Prediction of active sites and docking studies
After the final model was built, the possible binding sites of OsEPSPS were searched using various binding site prediction servers such as Q-site finder, CASTp and PINUP [29-31]. These studies showed that residues K, Q, D were highly conserved in active site of both model and the template protein and hence it could be predicted that their biological function would be identical. These conserved residues may function as the catalytic domains of EPSPS enzymes and could be in the glyphosate binding site as seen in bacterial EPSPS . The mutation of a single amino acid (particularly lysine and arginine) can alter the binding site of glyphosate . Molecular docking was performed by Sybyl 8.0 Surflex-Dock method (Tripos Inc., USA). We docked S3P and GPJ inside the cavity of OsEPSPS protein (Figure 7c). The Shikimate-3-phosphate (S3P) has ligand binding residues at 94, 95, 99, 173, 249, 250, 251, 277, 280, 402, 429 and the binding residues are K, S, R, T, S, S, Q, S, Y, D, and K respectively. The glyphosate (GPJ) ligand has ligand binding residues at 94, 170, 172, 202, 251, 402, 430, 433, 474, 475, 500 and the binding residues are K, N, G, R, Q, D, E, R, H, R and K respectively. Both GPJ and S3P have similar amino acids K, Q, D at positions 94, 251 and 402 respectively (Table 4). The glyphosate binding site is dominated by basic residues (Arg and Lys)  indicating their role in glyphosate-EPSPS binding.

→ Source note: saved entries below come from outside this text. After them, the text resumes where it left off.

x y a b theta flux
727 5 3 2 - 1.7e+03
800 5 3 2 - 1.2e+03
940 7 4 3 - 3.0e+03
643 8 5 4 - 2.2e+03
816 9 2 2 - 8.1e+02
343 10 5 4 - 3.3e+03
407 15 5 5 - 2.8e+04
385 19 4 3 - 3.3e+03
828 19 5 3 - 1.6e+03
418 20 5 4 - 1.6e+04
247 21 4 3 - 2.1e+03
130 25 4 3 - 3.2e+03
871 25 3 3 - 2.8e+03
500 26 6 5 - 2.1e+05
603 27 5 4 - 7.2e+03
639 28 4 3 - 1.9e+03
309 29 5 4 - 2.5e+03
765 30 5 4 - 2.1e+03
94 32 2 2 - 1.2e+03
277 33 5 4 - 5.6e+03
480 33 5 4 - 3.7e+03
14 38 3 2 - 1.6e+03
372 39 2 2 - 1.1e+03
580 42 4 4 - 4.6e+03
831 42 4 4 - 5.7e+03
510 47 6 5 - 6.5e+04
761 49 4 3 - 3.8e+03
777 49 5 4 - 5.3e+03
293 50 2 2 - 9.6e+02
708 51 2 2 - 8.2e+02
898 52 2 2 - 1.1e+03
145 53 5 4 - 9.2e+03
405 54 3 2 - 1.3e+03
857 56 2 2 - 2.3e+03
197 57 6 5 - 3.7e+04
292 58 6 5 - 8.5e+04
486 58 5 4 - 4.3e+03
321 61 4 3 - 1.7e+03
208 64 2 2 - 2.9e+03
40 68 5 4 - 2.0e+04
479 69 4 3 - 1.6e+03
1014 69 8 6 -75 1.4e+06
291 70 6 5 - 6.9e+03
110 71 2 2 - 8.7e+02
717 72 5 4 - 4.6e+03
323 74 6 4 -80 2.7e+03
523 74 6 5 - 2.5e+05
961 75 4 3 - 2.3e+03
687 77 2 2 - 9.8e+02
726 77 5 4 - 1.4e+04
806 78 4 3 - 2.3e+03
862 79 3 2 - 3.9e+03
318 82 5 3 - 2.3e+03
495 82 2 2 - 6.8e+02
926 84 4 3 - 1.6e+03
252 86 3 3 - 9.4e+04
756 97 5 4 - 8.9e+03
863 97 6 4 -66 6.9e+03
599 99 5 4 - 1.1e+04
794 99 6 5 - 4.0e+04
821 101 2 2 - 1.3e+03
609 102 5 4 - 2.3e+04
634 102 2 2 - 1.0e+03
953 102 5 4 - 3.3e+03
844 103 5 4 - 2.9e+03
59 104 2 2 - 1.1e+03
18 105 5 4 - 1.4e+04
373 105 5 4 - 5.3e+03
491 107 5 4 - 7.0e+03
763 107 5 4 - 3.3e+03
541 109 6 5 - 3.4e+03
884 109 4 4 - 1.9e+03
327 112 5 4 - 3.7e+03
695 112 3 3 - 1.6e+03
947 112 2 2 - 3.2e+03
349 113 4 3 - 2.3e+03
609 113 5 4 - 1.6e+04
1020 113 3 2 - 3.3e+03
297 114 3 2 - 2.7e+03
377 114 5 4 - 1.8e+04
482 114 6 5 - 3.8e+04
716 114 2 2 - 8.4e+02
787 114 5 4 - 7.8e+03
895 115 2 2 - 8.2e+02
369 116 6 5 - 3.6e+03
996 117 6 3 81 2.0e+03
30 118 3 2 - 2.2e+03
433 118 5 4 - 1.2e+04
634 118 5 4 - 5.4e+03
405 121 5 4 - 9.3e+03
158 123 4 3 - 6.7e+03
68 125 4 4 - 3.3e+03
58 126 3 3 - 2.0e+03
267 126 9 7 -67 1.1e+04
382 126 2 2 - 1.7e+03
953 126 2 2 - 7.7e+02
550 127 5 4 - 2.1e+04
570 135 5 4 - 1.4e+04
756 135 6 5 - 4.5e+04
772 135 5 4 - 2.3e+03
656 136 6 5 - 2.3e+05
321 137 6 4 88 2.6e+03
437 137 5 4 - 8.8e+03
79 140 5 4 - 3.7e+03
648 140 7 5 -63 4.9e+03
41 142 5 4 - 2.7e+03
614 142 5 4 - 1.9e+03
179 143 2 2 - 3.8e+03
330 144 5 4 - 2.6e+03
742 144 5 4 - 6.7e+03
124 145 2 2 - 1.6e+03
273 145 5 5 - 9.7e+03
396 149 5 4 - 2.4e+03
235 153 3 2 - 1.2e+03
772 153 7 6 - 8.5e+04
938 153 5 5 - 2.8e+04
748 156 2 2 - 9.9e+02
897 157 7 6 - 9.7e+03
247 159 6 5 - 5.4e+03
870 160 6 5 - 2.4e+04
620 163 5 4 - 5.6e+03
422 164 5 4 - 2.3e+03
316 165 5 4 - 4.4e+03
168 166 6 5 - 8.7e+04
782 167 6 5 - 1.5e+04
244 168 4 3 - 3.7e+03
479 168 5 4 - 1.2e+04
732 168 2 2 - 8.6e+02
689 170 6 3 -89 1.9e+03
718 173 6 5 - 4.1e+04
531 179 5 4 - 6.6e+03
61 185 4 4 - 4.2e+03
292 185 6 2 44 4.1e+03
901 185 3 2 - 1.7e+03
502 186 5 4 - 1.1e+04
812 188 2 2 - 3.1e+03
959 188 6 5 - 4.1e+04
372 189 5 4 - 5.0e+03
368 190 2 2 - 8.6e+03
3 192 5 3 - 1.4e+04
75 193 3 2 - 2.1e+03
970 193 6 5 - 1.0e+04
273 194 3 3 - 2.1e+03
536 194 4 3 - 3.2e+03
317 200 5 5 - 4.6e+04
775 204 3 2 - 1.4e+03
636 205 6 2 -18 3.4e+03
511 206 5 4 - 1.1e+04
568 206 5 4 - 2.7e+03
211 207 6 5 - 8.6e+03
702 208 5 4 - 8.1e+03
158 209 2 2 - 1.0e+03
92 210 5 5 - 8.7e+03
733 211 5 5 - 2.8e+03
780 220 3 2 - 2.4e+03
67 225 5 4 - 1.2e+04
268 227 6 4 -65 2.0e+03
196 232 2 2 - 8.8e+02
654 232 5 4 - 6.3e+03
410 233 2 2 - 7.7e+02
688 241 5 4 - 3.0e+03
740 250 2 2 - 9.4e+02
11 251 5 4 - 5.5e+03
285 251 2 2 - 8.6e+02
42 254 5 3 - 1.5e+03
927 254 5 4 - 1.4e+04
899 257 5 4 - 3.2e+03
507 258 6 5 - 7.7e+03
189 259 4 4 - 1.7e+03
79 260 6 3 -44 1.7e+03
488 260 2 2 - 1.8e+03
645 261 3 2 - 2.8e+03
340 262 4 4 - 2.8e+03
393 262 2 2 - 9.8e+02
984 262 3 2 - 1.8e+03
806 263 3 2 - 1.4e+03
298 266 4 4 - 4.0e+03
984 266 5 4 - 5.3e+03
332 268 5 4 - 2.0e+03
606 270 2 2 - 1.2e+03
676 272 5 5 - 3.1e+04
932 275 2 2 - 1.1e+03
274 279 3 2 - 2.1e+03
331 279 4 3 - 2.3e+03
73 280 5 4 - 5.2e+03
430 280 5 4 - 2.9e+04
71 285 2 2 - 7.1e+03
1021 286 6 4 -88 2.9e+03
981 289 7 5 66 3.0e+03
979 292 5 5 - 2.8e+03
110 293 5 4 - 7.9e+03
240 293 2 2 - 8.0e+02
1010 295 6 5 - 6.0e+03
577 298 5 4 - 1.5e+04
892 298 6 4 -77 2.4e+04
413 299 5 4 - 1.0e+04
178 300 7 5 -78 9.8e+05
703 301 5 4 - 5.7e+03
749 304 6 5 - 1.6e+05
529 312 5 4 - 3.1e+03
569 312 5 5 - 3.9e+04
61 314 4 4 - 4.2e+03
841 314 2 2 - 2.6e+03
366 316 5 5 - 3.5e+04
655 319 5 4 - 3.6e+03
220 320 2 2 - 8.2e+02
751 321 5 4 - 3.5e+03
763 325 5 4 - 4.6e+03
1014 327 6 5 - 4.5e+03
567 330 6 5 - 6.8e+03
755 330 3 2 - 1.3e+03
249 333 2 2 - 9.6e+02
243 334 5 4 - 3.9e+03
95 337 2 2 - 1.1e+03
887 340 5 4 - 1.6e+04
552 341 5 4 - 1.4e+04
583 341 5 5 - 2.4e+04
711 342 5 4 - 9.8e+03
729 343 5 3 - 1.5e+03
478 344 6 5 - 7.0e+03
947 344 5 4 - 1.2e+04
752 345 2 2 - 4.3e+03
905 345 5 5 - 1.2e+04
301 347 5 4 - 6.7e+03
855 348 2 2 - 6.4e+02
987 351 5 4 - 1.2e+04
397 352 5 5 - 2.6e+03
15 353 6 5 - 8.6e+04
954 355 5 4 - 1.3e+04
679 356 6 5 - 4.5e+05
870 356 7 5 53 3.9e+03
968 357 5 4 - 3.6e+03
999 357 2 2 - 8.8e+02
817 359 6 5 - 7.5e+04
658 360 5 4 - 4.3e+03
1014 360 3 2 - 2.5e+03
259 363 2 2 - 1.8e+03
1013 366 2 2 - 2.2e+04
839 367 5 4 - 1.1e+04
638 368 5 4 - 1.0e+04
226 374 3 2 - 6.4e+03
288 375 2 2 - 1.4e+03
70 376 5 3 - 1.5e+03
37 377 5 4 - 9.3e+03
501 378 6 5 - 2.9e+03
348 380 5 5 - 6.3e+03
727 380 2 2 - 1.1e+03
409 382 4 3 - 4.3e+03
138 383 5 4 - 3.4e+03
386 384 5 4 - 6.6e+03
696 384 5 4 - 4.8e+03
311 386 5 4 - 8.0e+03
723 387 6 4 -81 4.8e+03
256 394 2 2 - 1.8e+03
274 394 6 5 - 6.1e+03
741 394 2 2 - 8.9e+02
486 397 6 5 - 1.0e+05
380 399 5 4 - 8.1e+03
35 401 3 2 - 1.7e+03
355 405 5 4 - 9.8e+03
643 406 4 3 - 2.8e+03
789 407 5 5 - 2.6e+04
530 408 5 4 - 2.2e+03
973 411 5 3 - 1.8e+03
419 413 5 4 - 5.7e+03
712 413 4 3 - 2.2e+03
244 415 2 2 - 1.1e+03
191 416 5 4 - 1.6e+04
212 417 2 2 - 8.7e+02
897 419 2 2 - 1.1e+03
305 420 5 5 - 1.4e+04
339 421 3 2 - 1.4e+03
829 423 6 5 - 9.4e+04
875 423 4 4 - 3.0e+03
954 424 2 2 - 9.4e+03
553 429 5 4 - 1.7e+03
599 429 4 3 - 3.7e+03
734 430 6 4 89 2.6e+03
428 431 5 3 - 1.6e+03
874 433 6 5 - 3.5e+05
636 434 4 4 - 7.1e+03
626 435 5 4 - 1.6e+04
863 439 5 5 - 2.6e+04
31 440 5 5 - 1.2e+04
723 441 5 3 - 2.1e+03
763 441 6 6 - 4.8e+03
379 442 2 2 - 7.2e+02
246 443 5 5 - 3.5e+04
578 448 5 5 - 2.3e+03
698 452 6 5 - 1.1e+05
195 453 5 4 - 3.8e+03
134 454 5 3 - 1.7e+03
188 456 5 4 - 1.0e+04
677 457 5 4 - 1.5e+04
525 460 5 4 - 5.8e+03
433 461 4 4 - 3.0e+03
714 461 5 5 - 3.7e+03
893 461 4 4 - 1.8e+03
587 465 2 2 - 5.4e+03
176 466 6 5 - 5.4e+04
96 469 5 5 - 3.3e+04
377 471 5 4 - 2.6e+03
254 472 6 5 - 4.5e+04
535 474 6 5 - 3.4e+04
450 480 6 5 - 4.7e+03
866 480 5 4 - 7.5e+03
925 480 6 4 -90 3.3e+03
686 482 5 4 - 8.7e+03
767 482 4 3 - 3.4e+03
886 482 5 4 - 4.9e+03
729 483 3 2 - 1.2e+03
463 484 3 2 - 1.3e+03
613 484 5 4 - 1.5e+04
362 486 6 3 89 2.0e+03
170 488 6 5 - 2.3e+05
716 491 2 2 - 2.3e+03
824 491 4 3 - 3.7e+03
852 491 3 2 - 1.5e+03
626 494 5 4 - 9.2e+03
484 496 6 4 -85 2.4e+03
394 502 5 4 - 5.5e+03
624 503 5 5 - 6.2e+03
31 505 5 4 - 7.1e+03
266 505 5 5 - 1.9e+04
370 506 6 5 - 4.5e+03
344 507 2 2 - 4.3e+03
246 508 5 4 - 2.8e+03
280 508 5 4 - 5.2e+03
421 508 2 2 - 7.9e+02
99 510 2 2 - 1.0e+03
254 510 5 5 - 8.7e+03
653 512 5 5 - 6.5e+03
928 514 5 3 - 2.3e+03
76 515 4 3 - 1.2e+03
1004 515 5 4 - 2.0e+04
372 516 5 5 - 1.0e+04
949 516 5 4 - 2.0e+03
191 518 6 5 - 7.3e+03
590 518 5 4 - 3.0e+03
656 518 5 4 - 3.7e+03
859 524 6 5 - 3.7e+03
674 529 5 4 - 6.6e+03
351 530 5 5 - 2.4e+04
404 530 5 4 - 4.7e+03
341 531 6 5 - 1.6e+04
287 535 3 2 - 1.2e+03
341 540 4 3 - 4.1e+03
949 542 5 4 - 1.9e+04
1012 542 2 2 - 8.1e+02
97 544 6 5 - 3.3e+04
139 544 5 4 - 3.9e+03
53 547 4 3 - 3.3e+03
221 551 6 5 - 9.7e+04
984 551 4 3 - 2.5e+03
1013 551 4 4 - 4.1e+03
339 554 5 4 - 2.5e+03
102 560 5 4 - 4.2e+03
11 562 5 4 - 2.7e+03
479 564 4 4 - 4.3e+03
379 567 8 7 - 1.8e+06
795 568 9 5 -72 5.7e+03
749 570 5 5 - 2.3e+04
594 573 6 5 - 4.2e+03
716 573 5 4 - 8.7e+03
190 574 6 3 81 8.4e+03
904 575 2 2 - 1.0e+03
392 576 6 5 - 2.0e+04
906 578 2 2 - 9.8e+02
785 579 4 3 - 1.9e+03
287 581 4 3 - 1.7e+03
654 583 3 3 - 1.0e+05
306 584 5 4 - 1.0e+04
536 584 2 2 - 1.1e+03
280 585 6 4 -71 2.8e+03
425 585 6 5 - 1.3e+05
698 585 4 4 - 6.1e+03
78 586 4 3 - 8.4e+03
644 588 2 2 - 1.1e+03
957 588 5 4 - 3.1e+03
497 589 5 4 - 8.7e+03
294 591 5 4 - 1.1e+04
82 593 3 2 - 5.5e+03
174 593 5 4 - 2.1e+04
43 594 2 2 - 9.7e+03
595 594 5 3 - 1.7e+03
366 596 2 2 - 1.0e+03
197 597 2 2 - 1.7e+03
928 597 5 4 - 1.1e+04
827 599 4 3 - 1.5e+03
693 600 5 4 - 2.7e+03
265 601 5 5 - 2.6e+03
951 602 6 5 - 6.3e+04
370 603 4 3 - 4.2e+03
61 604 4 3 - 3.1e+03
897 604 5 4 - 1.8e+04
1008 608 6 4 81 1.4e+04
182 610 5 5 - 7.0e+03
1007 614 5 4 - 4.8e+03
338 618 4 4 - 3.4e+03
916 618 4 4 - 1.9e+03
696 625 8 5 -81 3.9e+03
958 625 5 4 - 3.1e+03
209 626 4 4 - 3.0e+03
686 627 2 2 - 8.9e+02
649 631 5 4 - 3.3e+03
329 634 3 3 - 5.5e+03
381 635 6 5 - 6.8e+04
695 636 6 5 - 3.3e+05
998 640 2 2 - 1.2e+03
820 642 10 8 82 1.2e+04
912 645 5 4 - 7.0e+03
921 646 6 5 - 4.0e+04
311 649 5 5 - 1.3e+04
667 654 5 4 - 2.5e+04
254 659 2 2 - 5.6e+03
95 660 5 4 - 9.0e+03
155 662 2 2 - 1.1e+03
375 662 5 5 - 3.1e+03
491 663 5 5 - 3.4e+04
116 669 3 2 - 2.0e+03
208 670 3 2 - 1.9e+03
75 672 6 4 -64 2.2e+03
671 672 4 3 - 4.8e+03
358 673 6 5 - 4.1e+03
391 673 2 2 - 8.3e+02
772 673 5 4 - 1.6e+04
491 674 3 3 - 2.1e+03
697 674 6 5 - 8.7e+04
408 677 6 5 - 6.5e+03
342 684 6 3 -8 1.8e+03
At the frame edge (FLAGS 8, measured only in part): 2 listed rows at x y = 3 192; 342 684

|Ligand Name||Binding Residues|
|S3P||94K 95S 99R 173T 249S 250S 251Q 277S 280Y 402D 429K|
|GPJ||94K 170N 172G 202R 251Q 402D 430E 433R 474H 475R 500K|
|PO4||168L 169G 170N 171A 196V 199M|
Table 4: Binding residues of different ligands of the OsEPSPS protein.
The phylogenetic analysis of EPSPS across the selected organisms showed a clear delineation of EPSPS into four clusters. Phylogenetic tree results outline the development of EPSPS in Arabidopsis thaliana, Amborella trichopoda, Brassica rapa, Brachypodium distachyon, Cucumis melo, Fragaria vesca, Glycine max, Malus domestica, Oryza sativa , Populus trichocarpa, Phoenix dactylifera, Setaria italica, Sorghum bicolor, Solanum lycopersicum, Vitis vinifera, Zea mays, E. coli and V. chloerae. Many of these exhibited orthologous and paralogous relations with each other (Figure 8). However, B. distachyon showed highest sequence similarity to OSEPSPS. Amborella trichopoda is believed to be the most basal lineage in the clade of angiosperms. The results indicate that EPSPS protein gene family is strictly conserved and has evolved from bacteria.
The first author is grateful to Council of Scientific and Industrial Research (CSIR) for providing financial assistance.
We declare that we have no conflict of interest.